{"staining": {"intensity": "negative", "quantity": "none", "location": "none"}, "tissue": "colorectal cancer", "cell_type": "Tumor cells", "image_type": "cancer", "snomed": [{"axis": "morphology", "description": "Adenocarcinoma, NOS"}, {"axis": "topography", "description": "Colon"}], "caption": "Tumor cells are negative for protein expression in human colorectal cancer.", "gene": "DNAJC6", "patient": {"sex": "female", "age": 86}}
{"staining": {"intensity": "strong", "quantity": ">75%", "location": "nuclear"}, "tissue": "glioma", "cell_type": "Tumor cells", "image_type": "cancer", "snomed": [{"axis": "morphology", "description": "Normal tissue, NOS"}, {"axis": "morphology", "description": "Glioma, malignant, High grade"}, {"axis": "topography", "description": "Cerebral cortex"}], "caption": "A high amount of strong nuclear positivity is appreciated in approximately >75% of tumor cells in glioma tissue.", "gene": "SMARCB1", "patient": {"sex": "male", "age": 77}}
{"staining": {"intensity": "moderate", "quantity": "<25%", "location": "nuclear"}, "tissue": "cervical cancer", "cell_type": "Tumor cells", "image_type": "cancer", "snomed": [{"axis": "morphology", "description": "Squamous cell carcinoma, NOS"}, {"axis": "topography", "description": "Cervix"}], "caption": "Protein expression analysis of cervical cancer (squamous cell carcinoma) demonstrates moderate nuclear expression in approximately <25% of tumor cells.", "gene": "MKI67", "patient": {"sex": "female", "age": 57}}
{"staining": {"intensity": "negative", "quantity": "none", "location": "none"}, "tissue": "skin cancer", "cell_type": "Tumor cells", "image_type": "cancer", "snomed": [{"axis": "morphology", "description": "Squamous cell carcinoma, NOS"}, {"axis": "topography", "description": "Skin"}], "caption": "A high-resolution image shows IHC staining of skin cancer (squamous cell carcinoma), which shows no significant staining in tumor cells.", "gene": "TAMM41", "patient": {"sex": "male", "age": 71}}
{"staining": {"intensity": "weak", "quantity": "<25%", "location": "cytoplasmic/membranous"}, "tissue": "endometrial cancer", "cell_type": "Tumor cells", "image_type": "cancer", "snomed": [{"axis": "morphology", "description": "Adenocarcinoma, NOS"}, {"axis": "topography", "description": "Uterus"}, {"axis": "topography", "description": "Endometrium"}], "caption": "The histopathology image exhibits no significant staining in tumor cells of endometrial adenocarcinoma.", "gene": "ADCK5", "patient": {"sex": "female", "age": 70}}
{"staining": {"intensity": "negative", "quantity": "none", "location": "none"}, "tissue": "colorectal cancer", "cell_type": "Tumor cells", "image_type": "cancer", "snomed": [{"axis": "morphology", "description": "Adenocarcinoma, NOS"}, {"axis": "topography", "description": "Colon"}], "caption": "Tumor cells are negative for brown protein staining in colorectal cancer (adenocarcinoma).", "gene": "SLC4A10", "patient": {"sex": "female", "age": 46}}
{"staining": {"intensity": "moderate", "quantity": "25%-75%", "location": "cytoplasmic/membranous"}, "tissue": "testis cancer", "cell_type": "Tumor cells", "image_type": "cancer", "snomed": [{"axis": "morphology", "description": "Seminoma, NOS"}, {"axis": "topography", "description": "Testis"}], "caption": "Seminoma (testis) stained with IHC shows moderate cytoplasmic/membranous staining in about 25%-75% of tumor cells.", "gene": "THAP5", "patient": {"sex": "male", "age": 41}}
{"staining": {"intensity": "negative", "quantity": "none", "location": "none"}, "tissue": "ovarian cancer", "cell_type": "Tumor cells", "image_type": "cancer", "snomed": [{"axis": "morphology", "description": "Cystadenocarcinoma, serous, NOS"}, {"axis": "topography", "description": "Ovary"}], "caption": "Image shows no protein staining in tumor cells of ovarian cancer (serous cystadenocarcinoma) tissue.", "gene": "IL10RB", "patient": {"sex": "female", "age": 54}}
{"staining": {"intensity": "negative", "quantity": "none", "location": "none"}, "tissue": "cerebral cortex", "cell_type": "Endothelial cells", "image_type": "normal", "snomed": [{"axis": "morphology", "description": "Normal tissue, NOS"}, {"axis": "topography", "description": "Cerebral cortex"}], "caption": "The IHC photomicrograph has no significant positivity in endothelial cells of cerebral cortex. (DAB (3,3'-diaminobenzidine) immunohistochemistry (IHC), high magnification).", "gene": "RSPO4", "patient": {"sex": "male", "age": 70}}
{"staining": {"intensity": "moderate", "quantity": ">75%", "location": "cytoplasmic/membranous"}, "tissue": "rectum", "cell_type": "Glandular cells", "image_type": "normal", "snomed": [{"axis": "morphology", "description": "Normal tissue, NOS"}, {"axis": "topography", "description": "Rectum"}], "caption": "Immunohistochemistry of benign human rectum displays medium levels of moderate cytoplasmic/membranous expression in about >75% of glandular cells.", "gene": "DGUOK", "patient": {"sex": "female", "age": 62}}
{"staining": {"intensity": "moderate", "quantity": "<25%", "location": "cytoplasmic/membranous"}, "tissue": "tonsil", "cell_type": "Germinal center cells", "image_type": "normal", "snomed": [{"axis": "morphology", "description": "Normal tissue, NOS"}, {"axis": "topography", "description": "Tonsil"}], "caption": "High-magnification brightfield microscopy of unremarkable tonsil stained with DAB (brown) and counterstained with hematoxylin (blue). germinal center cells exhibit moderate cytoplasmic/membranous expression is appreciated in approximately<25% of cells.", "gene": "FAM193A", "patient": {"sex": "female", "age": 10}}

========

• **Work required**: The response should be the listing above, limited to the lines between the one holding "negative for brown" and the one holding "shows no protein", inclusive, reproduced exactly.

• **Result for this task**:
{"staining": {"intensity": "negative", "quantity": "none", "location": "none"}, "tissue": "colorectal cancer", "cell_type": "Tumor cells", "image_type": "cancer", "snomed": [{"axis": "morphology", "description": "Adenocarcinoma, NOS"}, {"axis": "topography", "description": "Colon"}], "caption": "Tumor cells are negative for brown protein staining in colorectal cancer (adenocarcinoma).", "gene": "SLC4A10", "patient": {"sex": "female", "age": 46}}
{"staining": {"intensity": "moderate", "quantity": "25%-75%", "location": "cytoplasmic/membranous"}, "tissue": "testis cancer", "cell_type": "Tumor cells", "image_type": "cancer", "snomed": [{"axis": "morphology", "description": "Seminoma, NOS"}, {"axis": "topography", "description": "Testis"}], "caption": "Seminoma (testis) stained with IHC shows moderate cytoplasmic/membranous staining in about 25%-75% of tumor cells.", "gene": "THAP5", "patient": {"sex": "male", "age": 41}}
{"staining": {"intensity": "negative", "quantity": "none", "location": "none"}, "tissue": "ovarian cancer", "cell_type": "Tumor cells", "image_type": "cancer", "snomed": [{"axis": "morphology", "description": "Cystadenocarcinoma, serous, NOS"}, {"axis": "topography", "description": "Ovary"}], "caption": "Image shows no protein staining in tumor cells of ovarian cancer (serous cystadenocarcinoma) tissue.", "gene": "IL10RB", "patient": {"sex": "female", "age": 54}}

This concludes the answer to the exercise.